The U.S. budget is looted for a trillion a year that could be used for social benefits and earth repair. Politicians that support a “Green New Deal” but vote to increase the military budget are dangerous. We cannot fight for the earth without fighting for peace, against the weapons industry, imperialism, inequality, and racism.
Sheer numbers won’t do. On June 12th, 1982 a million people demonstrated in New York city against nuclear power. But its leaders were silent on nuclear weapons and U.S. wars. On the very day of the protest Israel was using U.S. weapons to bomb people in Palestinian refugee camps. A million voices were ignored easily by the government which said, “Let them march and sing, in the end they support us.” No struggle succeeds unless the rulers feel threatened by economic loss or fear that they may lose the people’s allegiance to their rule.
The movement must understand the root cause of the crisis; this will guide us in knowing where and how to build alliances among communities of all nationalities, and between youth and the working class.
The fight to save the planet must be the fight to uproot the cause of the environmental crisis. To win this fight we have to harness the enormous untapped power of the working class who once they know which side they’re on will be unstoppable. Organized, the working class can decide for itself what we will and won’t produce.
A worldwide day of outreach to the workers is the next step.
Let future strikes be led by youth and workers.
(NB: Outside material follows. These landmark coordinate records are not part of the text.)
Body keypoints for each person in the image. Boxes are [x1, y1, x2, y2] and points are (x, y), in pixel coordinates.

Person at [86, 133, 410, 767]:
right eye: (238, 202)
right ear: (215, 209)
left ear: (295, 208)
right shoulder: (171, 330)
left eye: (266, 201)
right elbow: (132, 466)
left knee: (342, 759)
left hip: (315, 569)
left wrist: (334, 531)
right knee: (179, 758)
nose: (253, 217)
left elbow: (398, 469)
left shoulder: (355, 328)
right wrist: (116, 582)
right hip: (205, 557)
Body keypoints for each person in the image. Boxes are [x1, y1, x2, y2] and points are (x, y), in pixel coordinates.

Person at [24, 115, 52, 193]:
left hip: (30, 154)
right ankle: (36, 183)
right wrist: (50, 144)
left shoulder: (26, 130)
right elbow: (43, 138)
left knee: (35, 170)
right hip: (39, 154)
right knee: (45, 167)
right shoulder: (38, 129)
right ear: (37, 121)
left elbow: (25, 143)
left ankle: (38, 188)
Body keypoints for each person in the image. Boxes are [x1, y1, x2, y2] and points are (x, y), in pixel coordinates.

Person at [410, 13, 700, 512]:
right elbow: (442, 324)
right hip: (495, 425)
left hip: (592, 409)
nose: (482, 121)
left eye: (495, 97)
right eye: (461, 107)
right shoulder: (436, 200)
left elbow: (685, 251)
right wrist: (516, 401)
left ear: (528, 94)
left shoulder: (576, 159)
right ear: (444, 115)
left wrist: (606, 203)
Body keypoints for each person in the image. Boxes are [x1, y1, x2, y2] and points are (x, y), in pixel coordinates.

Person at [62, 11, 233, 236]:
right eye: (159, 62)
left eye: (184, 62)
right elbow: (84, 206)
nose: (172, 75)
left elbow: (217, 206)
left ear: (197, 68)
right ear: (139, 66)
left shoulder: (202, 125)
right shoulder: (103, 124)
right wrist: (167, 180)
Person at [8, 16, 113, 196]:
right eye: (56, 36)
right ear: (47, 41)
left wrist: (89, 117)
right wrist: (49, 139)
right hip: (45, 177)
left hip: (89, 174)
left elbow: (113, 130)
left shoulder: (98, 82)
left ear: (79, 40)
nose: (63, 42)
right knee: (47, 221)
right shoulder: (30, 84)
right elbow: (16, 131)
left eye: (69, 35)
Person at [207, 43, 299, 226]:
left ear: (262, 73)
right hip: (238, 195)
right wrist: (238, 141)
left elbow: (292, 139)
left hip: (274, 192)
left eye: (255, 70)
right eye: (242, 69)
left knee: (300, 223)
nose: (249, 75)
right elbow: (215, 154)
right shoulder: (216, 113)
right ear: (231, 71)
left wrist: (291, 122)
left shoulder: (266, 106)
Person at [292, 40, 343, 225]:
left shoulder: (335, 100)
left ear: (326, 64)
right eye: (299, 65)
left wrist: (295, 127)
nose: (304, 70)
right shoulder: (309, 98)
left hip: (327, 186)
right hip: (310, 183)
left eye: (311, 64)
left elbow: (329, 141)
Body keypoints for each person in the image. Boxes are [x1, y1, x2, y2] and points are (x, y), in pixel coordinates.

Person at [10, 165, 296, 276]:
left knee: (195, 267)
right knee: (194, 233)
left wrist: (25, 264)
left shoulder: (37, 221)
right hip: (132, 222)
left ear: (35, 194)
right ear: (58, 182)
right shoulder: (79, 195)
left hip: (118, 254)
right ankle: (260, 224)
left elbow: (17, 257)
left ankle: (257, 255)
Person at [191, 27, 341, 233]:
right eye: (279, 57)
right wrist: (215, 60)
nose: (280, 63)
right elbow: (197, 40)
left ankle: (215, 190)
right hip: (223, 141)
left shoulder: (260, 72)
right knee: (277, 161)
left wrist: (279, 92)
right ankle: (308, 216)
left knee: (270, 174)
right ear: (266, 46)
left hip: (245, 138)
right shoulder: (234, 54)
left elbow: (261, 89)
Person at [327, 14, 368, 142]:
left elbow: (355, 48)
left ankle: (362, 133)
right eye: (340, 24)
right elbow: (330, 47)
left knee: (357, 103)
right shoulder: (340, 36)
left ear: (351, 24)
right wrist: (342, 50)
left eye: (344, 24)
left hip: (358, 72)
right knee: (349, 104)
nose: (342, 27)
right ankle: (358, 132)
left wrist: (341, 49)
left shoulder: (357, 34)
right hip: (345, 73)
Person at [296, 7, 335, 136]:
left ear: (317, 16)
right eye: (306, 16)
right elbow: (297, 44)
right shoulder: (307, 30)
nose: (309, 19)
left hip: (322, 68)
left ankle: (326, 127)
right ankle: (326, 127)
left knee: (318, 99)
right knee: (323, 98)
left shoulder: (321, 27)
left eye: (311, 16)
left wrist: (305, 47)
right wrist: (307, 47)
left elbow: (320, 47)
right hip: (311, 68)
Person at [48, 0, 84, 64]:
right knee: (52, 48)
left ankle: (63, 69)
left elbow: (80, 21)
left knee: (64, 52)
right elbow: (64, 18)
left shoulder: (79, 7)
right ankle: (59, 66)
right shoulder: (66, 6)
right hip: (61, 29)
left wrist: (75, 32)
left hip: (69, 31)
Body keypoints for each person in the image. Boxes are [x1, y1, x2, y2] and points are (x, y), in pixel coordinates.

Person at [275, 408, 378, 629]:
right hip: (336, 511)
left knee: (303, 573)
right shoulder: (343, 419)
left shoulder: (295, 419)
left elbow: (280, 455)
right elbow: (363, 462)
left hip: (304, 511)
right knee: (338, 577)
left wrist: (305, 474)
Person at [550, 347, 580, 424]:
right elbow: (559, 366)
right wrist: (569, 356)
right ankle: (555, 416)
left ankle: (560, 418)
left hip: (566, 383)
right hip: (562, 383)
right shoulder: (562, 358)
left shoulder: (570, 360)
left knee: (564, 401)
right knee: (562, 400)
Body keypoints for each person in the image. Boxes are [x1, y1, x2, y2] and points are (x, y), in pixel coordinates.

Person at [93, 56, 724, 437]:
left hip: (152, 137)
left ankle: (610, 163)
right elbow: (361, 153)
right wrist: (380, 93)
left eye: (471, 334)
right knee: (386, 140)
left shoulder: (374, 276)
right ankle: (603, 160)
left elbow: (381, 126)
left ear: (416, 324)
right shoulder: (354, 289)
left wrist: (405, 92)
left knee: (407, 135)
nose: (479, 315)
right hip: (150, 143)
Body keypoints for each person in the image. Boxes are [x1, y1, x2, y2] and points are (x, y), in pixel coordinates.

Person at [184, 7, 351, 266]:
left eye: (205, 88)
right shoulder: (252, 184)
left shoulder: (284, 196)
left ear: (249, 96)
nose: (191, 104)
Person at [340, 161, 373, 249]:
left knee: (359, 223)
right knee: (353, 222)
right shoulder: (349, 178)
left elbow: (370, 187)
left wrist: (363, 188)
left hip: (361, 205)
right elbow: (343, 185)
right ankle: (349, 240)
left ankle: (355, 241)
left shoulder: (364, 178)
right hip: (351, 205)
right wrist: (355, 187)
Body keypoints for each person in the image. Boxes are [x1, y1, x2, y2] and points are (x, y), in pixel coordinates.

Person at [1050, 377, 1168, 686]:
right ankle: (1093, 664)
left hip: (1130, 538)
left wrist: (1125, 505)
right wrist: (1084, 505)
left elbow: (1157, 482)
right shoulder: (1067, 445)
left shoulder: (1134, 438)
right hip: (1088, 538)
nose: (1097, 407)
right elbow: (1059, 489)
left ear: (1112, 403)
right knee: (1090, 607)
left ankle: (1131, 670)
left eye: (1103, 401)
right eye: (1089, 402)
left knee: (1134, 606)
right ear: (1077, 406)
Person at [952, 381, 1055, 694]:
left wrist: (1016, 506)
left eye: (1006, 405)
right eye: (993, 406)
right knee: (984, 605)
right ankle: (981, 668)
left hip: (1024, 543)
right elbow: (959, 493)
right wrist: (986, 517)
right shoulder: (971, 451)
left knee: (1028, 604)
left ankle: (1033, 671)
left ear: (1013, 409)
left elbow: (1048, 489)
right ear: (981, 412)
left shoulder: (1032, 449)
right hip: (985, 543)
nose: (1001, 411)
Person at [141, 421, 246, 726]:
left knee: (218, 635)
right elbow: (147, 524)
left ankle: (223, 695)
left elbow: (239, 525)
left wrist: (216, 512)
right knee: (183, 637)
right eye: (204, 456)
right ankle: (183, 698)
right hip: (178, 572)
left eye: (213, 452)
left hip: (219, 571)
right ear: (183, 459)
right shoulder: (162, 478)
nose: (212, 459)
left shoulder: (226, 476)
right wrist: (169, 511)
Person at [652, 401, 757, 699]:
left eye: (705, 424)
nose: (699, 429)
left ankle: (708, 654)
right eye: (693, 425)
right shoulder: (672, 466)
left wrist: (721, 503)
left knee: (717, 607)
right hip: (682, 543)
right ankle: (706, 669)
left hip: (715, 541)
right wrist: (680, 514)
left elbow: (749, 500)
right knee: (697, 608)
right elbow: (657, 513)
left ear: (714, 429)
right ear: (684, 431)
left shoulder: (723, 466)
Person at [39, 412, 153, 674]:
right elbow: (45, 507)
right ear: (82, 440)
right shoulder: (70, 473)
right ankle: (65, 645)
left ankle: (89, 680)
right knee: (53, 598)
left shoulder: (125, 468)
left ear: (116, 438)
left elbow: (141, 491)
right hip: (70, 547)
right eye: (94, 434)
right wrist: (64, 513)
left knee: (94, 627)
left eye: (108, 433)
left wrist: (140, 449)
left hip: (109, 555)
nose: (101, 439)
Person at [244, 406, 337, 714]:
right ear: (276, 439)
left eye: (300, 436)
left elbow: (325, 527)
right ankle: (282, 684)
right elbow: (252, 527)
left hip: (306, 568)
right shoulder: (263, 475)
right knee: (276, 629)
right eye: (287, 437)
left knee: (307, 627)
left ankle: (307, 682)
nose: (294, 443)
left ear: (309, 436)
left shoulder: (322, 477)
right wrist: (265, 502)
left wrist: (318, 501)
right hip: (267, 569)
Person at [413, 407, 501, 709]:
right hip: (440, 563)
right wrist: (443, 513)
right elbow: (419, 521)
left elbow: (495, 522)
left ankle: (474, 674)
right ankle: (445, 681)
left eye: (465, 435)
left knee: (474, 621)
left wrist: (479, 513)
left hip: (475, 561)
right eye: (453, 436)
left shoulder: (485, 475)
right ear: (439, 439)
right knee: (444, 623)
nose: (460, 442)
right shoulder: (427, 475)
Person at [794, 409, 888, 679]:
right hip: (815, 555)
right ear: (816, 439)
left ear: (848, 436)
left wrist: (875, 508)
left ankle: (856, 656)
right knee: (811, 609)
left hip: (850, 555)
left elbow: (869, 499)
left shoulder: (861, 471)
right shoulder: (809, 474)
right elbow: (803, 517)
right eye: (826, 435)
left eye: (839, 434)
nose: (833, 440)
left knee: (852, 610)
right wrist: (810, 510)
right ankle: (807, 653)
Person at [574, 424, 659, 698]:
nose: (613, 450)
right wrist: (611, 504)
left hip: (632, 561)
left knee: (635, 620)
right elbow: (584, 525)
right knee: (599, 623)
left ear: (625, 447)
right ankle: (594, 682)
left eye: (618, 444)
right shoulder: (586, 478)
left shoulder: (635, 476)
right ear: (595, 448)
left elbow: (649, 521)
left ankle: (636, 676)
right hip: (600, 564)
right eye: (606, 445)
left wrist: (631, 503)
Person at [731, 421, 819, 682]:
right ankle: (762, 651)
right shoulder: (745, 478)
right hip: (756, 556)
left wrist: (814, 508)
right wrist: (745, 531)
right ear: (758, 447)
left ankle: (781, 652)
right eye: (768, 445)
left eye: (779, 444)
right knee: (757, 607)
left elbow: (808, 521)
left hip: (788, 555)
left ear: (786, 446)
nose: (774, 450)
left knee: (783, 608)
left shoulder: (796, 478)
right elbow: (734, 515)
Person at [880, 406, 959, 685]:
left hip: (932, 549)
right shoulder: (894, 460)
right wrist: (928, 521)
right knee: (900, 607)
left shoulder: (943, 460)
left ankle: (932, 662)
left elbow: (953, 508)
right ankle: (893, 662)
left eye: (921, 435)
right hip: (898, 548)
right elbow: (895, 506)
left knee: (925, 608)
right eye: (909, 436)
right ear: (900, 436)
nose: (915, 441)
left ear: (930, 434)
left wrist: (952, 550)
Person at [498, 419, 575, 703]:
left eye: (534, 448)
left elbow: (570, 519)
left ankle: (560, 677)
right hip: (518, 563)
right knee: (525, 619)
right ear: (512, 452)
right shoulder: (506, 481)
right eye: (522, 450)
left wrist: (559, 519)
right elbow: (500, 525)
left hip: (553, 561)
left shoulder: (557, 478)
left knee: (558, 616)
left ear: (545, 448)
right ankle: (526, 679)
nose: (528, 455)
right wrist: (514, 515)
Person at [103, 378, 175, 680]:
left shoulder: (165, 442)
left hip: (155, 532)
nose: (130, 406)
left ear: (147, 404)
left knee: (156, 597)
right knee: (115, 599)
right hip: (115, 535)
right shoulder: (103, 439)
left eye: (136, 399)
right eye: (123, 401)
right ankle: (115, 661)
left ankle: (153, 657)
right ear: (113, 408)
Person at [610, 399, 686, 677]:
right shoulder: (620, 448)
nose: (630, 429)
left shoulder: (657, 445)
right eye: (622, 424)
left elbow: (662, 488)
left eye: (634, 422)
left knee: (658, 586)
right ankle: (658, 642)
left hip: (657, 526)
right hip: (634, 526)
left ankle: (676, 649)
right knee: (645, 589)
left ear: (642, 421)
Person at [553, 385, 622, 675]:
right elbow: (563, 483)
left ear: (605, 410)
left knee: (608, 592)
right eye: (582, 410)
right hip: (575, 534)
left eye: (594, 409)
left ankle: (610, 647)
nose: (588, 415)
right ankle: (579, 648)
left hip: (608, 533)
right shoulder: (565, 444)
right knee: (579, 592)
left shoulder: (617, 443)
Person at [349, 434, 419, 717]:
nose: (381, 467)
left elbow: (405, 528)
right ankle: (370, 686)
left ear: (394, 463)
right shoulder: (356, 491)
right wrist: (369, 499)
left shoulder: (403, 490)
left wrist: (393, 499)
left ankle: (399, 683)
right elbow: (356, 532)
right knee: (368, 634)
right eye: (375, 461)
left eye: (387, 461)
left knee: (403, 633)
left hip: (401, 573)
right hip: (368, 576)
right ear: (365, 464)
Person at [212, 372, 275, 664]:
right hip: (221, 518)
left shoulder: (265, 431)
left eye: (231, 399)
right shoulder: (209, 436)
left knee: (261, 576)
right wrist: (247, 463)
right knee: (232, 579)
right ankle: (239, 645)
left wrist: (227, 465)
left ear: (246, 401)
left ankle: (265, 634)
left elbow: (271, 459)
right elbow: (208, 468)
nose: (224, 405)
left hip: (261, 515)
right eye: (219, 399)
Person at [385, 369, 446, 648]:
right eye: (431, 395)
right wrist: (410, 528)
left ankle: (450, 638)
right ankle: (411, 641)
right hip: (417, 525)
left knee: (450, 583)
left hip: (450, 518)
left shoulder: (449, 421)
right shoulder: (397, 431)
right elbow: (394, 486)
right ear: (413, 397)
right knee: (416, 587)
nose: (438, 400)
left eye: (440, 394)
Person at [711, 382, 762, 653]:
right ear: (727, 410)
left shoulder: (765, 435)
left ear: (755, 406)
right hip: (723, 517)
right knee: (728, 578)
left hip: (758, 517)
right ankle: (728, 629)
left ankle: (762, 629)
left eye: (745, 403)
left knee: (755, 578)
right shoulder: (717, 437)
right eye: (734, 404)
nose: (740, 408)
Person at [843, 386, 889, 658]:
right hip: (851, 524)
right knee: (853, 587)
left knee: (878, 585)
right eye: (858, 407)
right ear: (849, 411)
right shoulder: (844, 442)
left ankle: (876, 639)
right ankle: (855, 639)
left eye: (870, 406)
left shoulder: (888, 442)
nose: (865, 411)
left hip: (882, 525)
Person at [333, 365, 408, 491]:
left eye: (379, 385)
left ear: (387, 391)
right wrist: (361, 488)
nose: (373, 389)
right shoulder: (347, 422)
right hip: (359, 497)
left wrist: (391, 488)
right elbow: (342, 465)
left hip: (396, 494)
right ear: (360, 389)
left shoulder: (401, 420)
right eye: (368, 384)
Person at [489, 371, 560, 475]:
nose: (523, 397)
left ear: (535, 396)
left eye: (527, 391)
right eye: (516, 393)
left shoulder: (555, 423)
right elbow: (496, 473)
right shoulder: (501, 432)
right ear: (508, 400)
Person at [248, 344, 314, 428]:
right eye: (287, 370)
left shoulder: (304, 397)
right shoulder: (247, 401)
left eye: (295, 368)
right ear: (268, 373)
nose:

We should fight against pipelines and pesticides, and we should fight to save all species threatened by extinction. By mass action we can force change to some laws and this is important. But to save the planet, the human race and all species, to guarantee a healthy future for all the people of the world, it will take an overthrow of the capitalist system which puts profits above life itself.
Unions are joining the effort against climate change; workers are asking why they can’t have jobs that are safe for their communities and grandchildren. Youth of all countries have taken the lead once again, just like they did in the fight for civil rights in the U.S. displaying great courage and determination.
But a strong movement needs to think ahead, think strategically and understand that only with the workers on their side can we win. We will win.